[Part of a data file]

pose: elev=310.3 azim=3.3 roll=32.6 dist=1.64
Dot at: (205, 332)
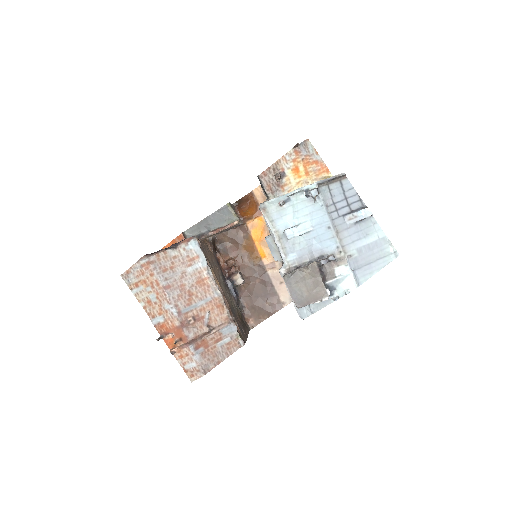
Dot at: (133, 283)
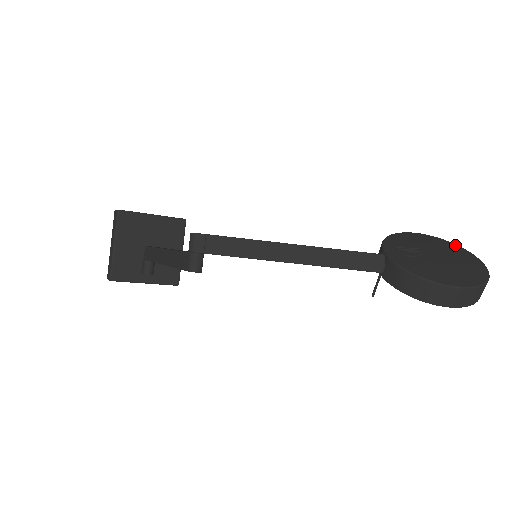
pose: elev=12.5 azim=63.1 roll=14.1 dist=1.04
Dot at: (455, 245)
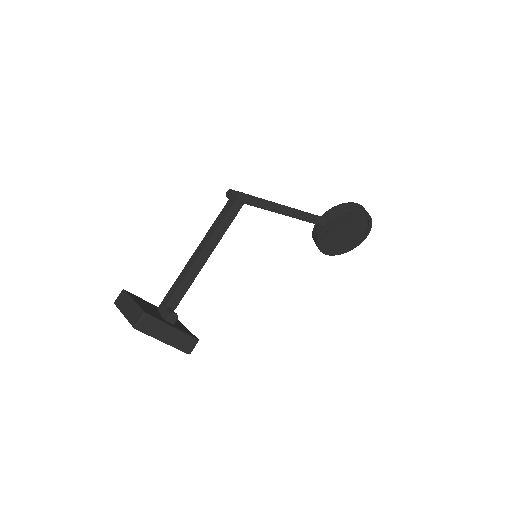
Dot at: occluded
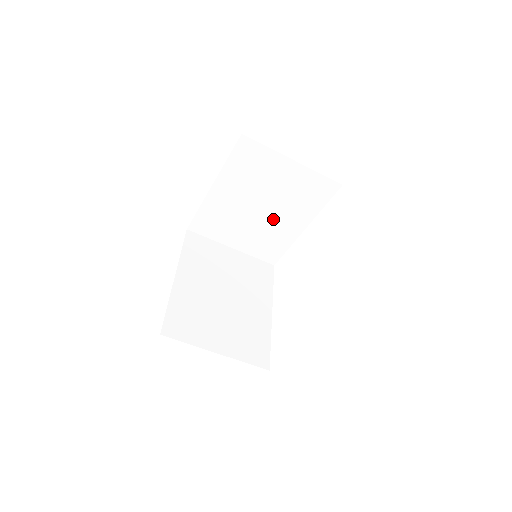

— WORK TO BE COMPLETED —
Render the records above as a JSON list of strings, one string per line, with blank lines omitted and the pictures left out.

— FULL SOLUTION —
[
  "pose: elev=310.3 azim=3.3 roll=32.6 dist=1.64",
  "Dot at: (205, 332)",
  "Dot at: (133, 283)",
  "pose: elev=12.5 azim=63.1 roll=14.1 dist=1.04",
  "Dot at: (455, 245)",
  "Dot at: occluded"
]